L=T-V=$\frac{m\dot{x}^{2}_{1}}{2}+\frac{M\dot{x}^{2}_{2}}{2}+\frac{m\dot{x}^{2}_{3}}{2}+\frac{k}{2}(b- (x_2 -x_1))^2 + \frac{k}{2}(b - (x_3-x_2))^2$

Using the Euler-Lagrange we then got:

$m_1 \ddot x_1 +k ((x_2 - x_1)-b)=0$

$m_2 \ddot x_2 + k (x_3 - x_1)=0$

$m_3 \ddot x_3 +k (b - (x_3 - x_2))=0$

And then we're pretty much stuck with what to do to find the eigenvalues, especially with b, but an idea was:

Using $\omega^{2}=\frac{k}{m}$:

$\ddot x_1 = -\omega^{2}x_2+\omega^{2}x_1+\omega^{2}b$

$\ddot x_2 = -\omega^{2}x_3 +\omega^{2}x_1$

$\ddot x_3 = -\omega^{2}b + \omega^{2}x_3 -\omega^{2}x_2$

Then we assumed $x=Ae^{iwt}$, so $\ddot x=-\omega^{2}Ae^{iwt}=-\omega^{2}x$

Then $λ=-\omega^{2}$

$A\bar{x}=λ\bar{x}$

Calculating $\left|A+ \omega^{2}I\right|=0$ gave us $10 \omega^{6}b+3 \omega^{4}=0$ which is... how about no.

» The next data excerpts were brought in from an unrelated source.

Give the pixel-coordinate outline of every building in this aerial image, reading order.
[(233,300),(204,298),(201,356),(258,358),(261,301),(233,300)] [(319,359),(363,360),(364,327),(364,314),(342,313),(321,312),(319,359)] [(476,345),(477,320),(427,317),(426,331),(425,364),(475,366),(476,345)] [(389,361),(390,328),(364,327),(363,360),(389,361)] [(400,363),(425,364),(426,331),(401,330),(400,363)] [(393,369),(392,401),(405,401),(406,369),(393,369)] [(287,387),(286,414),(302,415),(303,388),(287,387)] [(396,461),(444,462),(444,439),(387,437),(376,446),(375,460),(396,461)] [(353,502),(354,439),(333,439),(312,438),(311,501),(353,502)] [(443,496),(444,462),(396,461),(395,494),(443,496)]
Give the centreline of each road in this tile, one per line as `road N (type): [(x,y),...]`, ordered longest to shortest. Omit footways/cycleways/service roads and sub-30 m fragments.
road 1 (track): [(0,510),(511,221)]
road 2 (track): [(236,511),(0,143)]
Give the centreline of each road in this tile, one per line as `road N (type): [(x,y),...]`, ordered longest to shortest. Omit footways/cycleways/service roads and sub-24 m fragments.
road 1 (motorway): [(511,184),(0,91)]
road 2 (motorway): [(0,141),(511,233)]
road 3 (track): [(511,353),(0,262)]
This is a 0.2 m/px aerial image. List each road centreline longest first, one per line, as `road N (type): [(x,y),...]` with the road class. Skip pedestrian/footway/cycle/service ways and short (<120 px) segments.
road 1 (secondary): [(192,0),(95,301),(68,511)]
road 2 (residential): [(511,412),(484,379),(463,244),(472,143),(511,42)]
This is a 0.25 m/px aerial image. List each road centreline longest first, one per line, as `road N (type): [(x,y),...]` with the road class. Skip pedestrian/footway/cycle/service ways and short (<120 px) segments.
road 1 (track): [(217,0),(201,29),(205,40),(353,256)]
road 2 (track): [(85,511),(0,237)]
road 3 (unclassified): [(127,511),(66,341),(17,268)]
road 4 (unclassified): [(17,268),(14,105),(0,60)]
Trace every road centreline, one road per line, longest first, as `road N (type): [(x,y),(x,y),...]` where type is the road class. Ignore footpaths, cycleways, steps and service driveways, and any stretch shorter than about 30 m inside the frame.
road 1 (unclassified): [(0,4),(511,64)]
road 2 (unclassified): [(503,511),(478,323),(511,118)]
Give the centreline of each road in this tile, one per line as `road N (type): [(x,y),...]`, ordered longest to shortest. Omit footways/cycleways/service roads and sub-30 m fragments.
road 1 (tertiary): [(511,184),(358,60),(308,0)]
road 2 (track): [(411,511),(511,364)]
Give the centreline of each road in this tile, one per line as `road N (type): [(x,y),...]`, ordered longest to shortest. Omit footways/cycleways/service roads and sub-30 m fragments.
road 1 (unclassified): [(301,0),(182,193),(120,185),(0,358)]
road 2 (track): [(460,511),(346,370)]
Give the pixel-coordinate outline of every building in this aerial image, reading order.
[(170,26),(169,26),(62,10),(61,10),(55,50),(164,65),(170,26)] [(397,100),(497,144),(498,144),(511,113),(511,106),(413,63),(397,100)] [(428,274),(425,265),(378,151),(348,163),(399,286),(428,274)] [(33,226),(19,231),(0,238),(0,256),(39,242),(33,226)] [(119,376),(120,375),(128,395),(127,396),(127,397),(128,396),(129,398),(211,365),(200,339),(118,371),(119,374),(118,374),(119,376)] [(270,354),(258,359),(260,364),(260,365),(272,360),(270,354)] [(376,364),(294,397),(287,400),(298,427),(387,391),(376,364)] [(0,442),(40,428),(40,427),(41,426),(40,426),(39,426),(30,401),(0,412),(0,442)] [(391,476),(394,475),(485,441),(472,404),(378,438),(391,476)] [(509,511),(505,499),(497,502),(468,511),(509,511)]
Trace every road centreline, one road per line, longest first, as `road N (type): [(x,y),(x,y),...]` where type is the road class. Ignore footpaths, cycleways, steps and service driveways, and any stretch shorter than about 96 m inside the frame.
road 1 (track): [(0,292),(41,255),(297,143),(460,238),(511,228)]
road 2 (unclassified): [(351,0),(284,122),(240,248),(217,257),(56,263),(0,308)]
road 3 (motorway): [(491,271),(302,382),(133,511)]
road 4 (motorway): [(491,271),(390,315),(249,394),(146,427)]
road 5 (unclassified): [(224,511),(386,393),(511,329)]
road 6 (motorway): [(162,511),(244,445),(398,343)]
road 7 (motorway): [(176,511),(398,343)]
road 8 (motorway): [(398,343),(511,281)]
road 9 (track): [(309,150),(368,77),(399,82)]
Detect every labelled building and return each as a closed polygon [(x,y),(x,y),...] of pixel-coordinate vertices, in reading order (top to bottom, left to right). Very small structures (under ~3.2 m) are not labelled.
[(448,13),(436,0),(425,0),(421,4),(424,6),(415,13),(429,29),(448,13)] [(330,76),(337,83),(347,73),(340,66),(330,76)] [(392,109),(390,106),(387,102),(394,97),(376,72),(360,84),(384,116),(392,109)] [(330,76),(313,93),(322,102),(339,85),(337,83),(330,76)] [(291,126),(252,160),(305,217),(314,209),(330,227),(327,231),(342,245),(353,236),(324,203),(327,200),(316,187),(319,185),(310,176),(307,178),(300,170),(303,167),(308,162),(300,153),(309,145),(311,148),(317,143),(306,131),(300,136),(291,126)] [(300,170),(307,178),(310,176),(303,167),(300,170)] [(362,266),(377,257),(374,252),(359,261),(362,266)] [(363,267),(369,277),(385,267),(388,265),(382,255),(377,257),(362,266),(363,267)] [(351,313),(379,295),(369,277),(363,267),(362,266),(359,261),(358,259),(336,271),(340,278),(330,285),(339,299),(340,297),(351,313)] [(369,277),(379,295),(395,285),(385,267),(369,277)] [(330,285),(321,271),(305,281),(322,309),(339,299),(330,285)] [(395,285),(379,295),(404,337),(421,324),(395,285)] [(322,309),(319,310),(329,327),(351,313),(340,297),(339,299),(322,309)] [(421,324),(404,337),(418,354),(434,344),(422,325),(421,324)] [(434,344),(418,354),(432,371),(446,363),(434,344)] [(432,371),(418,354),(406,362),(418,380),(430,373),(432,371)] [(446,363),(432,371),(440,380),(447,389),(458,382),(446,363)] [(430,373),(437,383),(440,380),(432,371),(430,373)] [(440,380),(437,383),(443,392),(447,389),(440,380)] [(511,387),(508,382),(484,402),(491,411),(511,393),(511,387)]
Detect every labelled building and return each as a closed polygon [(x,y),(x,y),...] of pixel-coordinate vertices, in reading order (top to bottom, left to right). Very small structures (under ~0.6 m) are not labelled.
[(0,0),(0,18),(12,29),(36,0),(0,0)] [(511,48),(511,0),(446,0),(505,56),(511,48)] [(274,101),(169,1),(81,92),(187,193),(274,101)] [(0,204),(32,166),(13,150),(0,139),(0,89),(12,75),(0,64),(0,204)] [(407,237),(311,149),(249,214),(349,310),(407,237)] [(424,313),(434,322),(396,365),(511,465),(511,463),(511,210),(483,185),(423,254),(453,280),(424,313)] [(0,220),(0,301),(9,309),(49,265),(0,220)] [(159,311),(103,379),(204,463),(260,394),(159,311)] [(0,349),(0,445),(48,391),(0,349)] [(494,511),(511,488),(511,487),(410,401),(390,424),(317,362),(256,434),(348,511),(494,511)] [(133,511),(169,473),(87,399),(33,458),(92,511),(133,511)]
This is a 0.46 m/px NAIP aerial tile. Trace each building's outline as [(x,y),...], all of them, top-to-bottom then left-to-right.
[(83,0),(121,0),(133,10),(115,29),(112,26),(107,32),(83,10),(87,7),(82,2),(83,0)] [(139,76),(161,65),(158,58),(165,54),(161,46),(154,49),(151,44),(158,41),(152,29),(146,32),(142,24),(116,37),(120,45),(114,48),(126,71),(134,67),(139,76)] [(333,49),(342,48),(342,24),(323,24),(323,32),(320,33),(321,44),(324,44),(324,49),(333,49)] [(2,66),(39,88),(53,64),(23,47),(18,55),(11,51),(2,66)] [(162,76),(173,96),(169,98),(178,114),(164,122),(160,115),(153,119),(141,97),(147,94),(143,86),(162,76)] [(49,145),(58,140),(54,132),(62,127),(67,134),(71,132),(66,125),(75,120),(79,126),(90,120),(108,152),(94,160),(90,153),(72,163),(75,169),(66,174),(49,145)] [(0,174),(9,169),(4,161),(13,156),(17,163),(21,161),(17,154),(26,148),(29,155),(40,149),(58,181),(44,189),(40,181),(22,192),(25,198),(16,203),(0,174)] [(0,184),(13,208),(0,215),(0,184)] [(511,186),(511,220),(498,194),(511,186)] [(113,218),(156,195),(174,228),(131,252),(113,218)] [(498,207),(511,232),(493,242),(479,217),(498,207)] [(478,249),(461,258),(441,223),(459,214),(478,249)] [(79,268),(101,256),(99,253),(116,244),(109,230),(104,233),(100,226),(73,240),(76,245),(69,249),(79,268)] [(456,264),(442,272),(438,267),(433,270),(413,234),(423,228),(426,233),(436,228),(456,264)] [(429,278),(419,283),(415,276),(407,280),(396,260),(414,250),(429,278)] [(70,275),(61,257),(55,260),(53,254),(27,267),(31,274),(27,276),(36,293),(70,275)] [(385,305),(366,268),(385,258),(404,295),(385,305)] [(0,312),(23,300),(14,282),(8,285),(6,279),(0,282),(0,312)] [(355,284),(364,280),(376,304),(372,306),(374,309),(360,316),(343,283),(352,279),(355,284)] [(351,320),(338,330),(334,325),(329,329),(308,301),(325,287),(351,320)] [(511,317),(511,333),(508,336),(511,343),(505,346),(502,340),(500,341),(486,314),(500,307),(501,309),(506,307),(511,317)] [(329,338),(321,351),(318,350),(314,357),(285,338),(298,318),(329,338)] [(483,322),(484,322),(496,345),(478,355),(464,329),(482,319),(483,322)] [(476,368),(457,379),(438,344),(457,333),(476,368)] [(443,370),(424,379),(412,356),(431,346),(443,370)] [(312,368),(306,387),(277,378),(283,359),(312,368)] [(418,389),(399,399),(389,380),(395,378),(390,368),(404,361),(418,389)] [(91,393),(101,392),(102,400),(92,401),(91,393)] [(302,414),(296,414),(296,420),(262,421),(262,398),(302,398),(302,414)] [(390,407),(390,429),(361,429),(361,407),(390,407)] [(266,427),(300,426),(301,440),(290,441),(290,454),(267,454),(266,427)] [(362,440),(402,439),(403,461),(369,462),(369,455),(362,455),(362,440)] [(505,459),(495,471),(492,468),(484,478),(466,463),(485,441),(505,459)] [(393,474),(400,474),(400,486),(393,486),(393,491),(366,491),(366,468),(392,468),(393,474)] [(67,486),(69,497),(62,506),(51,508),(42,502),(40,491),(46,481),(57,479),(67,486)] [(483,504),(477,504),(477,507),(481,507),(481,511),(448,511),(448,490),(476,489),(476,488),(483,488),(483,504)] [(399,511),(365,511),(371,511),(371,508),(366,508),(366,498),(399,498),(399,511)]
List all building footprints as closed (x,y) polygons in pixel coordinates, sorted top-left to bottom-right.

Any hint on what to do with b? Can we just exclude it or how should we think? All and any help/hints would be highly appreciated!

2. May 16, 2013

### TSny

Hello, kejal. Welcome to PF!

Note that in a normal mode, each mass oscillates about its equilibrium position. Things will be easier if you let $x_1$ denote the displacement of $m_1$ from its equilibrium position. Similarly for the other masses. You will then find that $b$ will not appear in the Lagrangian.